Although Asotin County is raising its sales tax rate this year, most stores in the area are located across the Idaho border, so the revenue bump will be modest, Shinn said, explaining why he’s glad the Association of Counties sued the state in September, claiming the Legislature should step in.
"The state sends us $30,000,” while the county spent about $825,000 last year, the county commissioner said. “The state is really dropping the ball.”
Stamper provides more details on the funding situation in Okanogan County, as they relate to the overall state budget to support these services.
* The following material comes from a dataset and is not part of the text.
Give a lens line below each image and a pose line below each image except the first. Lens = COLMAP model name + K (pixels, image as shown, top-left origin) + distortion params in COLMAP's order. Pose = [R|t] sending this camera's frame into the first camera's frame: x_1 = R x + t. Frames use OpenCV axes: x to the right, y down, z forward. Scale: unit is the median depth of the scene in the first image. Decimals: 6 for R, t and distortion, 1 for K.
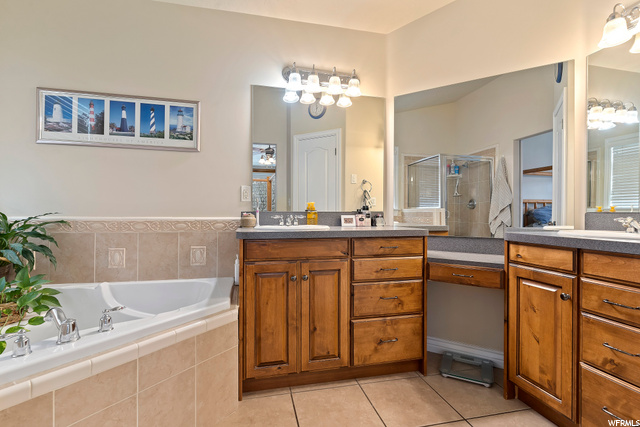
lens RADIAL K [[308.0, 0, 322.3], [0, 308.0, 212.2], [0, 0, 1]] dist [-0.004265, -0.000128]
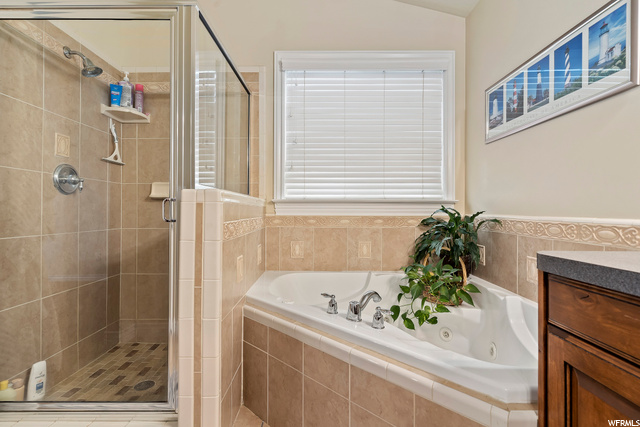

Public-defense expenses in Washington exceed $200 million annually, but the state provides just $5.9 million of that, which is distributed to counties based on a complex formula set out in state law. An additional $1 million supplements the allocation to cities, Hulsey [managing attorney for OPD] said.
Of the $5.9 million, 6% is divvied equally among all counties. The remaining funding is allocated proportionately, half based on county population and half on the number of filings in each county’s Superior Court.
Although Okanogan County’s 2024 budget provides about $1.3 million for public defense, less than $50,000 of that comes from the state — in 2024, the county got $48,532, which will cover just 3.7% of the county’s costs, Hover [Okanogan County Commissioner] said.
Again the strain on county budgets echoes what I found in my deep dive in 2010 into how indigent defense is funded in Arizona. There, too, the state makes meager contributions to a constitutionally mandated function that is thus largely the fiscal responsibility of county governments.
On the theme of spatial inequality, here are two more revealing data points from Stamper's story:
The state funding formula is not only inadequate, but it results in inequities. For example, in 2021, Grant County got less than 3% of its total spending from the state, while Garfield County got about 20%, according to a lawsuit filed against Washington by WSAC [Washington State Association of Counties].
Per capita spending on indigent defense services varies widely across counties. In 2018, Whitman County spent $6.71 per capita on public defense, whereas Skagit County spent $48.15, WSAC said.